DATASET ENTRIES >>
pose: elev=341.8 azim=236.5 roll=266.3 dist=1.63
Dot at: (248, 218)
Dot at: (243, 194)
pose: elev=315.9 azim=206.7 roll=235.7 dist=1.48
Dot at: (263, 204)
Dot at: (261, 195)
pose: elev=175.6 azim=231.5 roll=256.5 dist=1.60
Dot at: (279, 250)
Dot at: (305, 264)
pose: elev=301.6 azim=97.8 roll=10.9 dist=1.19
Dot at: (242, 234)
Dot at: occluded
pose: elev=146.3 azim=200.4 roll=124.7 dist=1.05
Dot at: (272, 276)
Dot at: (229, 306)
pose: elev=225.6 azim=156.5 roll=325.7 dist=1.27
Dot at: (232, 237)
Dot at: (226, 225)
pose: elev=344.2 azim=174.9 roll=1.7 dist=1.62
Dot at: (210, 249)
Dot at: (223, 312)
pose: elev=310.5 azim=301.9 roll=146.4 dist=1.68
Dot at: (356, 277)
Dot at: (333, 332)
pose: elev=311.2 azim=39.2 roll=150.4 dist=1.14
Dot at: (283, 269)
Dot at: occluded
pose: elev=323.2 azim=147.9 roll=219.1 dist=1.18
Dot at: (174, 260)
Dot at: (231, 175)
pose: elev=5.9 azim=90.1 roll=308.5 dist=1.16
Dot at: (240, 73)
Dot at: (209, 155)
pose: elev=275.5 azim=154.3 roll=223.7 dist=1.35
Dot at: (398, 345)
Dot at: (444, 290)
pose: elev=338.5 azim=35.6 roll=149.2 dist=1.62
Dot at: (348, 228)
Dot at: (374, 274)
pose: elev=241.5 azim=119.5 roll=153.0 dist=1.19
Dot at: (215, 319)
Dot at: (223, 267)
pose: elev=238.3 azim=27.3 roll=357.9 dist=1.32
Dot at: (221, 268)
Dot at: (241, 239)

WHAT IS REQUIRED >> Rewrite all the records, changing every "pose" to "camera" and keeping everything else the same.

WRITTEN ANSWER >>
camera: elev=341.8 azim=236.5 roll=266.3 dist=1.63
Dot at: (248, 218)
Dot at: (243, 194)
camera: elev=315.9 azim=206.7 roll=235.7 dist=1.48
Dot at: (263, 204)
Dot at: (261, 195)
camera: elev=175.6 azim=231.5 roll=256.5 dist=1.60
Dot at: (279, 250)
Dot at: (305, 264)
camera: elev=301.6 azim=97.8 roll=10.9 dist=1.19
Dot at: (242, 234)
Dot at: occluded
camera: elev=146.3 azim=200.4 roll=124.7 dist=1.05
Dot at: (272, 276)
Dot at: (229, 306)
camera: elev=225.6 azim=156.5 roll=325.7 dist=1.27
Dot at: (232, 237)
Dot at: (226, 225)
camera: elev=344.2 azim=174.9 roll=1.7 dist=1.62
Dot at: (210, 249)
Dot at: (223, 312)
camera: elev=310.5 azim=301.9 roll=146.4 dist=1.68
Dot at: (356, 277)
Dot at: (333, 332)
camera: elev=311.2 azim=39.2 roll=150.4 dist=1.14
Dot at: (283, 269)
Dot at: occluded
camera: elev=323.2 azim=147.9 roll=219.1 dist=1.18
Dot at: (174, 260)
Dot at: (231, 175)
camera: elev=5.9 azim=90.1 roll=308.5 dist=1.16
Dot at: (240, 73)
Dot at: (209, 155)
camera: elev=275.5 azim=154.3 roll=223.7 dist=1.35
Dot at: (398, 345)
Dot at: (444, 290)
camera: elev=338.5 azim=35.6 roll=149.2 dist=1.62
Dot at: (348, 228)
Dot at: (374, 274)
camera: elev=241.5 azim=119.5 roll=153.0 dist=1.19
Dot at: (215, 319)
Dot at: (223, 267)
camera: elev=238.3 azim=27.3 roll=357.9 dist=1.32
Dot at: (221, 268)
Dot at: (241, 239)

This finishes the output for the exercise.